201307334/1/R4.
Datum uitspraak: 8 oktober 2014
AFDELING
BESTUURSRECHTSPRAAK
Uitspraak onderscheidenlijk tussenuitspraak met toepassing van artikel 8:51d van de Algemene wet bestuursrecht (hierna: Awb) in het geding tussen:
1. [appellant sub 1], wonend te Den Haag,
2. [appellant sub 2], wonend te Wateringen, gemeente Westland,
en
de raad van de gemeente Westland,
verweerder.
Procesverloop
Bij besluit van 25 juni 2013 heeft de raad het bestemmingsplan "Kern Wateringen" gewijzigd vastgesteld.
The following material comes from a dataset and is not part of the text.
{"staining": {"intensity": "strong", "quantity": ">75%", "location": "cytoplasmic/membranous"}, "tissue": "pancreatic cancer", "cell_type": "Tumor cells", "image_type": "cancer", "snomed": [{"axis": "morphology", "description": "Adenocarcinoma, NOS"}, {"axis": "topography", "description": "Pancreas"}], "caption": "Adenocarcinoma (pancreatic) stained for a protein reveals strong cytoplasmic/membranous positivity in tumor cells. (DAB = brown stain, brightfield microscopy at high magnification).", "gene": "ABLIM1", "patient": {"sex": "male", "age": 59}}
Tegen dit besluit hebben [appellant sub 1] en [appellant sub 2] beroep ingesteld.
De raad heeft een verweerschrift ingediend.
De zaak is door een meervoudige kamer van de Afdeling verwezen naar een enkelvoudige.
[appellant sub 2] en de raad hebben nadere stukken ingediend.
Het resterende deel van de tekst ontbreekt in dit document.